- [TASK TO CARRY OUT]
Convert the lines of every entry below into a single JSON list of strings, one string per line, leaving out blank lines.
>> Begin STORED DATA
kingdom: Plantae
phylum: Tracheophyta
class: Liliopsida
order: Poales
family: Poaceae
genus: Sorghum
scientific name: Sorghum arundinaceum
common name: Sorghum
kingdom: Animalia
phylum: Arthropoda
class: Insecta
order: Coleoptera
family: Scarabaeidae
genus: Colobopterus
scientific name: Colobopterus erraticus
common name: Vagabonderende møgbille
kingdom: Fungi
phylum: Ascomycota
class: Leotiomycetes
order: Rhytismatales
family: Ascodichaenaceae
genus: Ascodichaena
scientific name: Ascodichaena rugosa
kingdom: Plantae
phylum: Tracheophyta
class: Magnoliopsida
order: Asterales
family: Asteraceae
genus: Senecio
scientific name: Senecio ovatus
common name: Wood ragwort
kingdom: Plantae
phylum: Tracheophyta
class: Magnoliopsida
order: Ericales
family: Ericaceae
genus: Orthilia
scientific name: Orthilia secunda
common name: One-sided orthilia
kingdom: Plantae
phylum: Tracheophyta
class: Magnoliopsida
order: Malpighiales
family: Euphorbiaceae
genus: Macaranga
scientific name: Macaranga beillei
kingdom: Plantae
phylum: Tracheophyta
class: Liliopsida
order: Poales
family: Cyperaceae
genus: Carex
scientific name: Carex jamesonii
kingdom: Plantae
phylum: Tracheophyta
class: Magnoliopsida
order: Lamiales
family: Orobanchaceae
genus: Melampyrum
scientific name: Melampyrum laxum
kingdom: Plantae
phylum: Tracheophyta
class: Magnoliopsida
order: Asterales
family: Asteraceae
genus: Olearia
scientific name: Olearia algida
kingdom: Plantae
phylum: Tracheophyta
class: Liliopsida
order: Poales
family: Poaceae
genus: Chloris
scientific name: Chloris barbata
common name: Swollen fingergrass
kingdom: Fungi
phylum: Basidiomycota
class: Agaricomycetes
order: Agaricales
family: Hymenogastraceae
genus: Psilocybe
>> End STORED DATA
- [EXERCISE RESPONSE]
[
  "kingdom: Plantae",
  "phylum: Tracheophyta",
  "class: Liliopsida",
  "order: Poales",
  "family: Poaceae",
  "genus: Sorghum",
  "scientific name: Sorghum arundinaceum",
  "common name: Sorghum",
  "kingdom: Animalia",
  "phylum: Arthropoda",
  "class: Insecta",
  "order: Coleoptera",
  "family: Scarabaeidae",
  "genus: Colobopterus",
  "scientific name: Colobopterus erraticus",
  "common name: Vagabonderende møgbille",
  "kingdom: Fungi",
  "phylum: Ascomycota",
  "class: Leotiomycetes",
  "order: Rhytismatales",
  "family: Ascodichaenaceae",
  "genus: Ascodichaena",
  "scientific name: Ascodichaena rugosa",
  "kingdom: Plantae",
  "phylum: Tracheophyta",
  "class: Magnoliopsida",
  "order: Asterales",
  "family: Asteraceae",
  "genus: Senecio",
  "scientific name: Senecio ovatus",
  "common name: Wood ragwort",
  "kingdom: Plantae",
  "phylum: Tracheophyta",
  "class: Magnoliopsida",
  "order: Ericales",
  "family: Ericaceae",
  "genus: Orthilia",
  "scientific name: Orthilia secunda",
  "common name: One-sided orthilia",
  "kingdom: Plantae",
  "phylum: Tracheophyta",
  "class: Magnoliopsida",
  "order: Malpighiales",
  "family: Euphorbiaceae",
  "genus: Macaranga",
  "scientific name: Macaranga beillei",
  "kingdom: Plantae",
  "phylum: Tracheophyta",
  "class: Liliopsida",
  "order: Poales",
  "family: Cyperaceae",
  "genus: Carex",
  "scientific name: Carex jamesonii",
  "kingdom: Plantae",
  "phylum: Tracheophyta",
  "class: Magnoliopsida",
  "order: Lamiales",
  "family: Orobanchaceae",
  "genus: Melampyrum",
  "scientific name: Melampyrum laxum",
  "kingdom: Plantae",
  "phylum: Tracheophyta",
  "class: Magnoliopsida",
  "order: Asterales",
  "family: Asteraceae",
  "genus: Olearia",
  "scientific name: Olearia algida",
  "kingdom: Plantae",
  "phylum: Tracheophyta",
  "class: Liliopsida",
  "order: Poales",
  "family: Poaceae",
  "genus: Chloris",
  "scientific name: Chloris barbata",
  "common name: Swollen fingergrass",
  "kingdom: Fungi",
  "phylum: Basidiomycota",
  "class: Agaricomycetes",
  "order: Agaricales",
  "family: Hymenogastraceae",
  "genus: Psilocybe"
]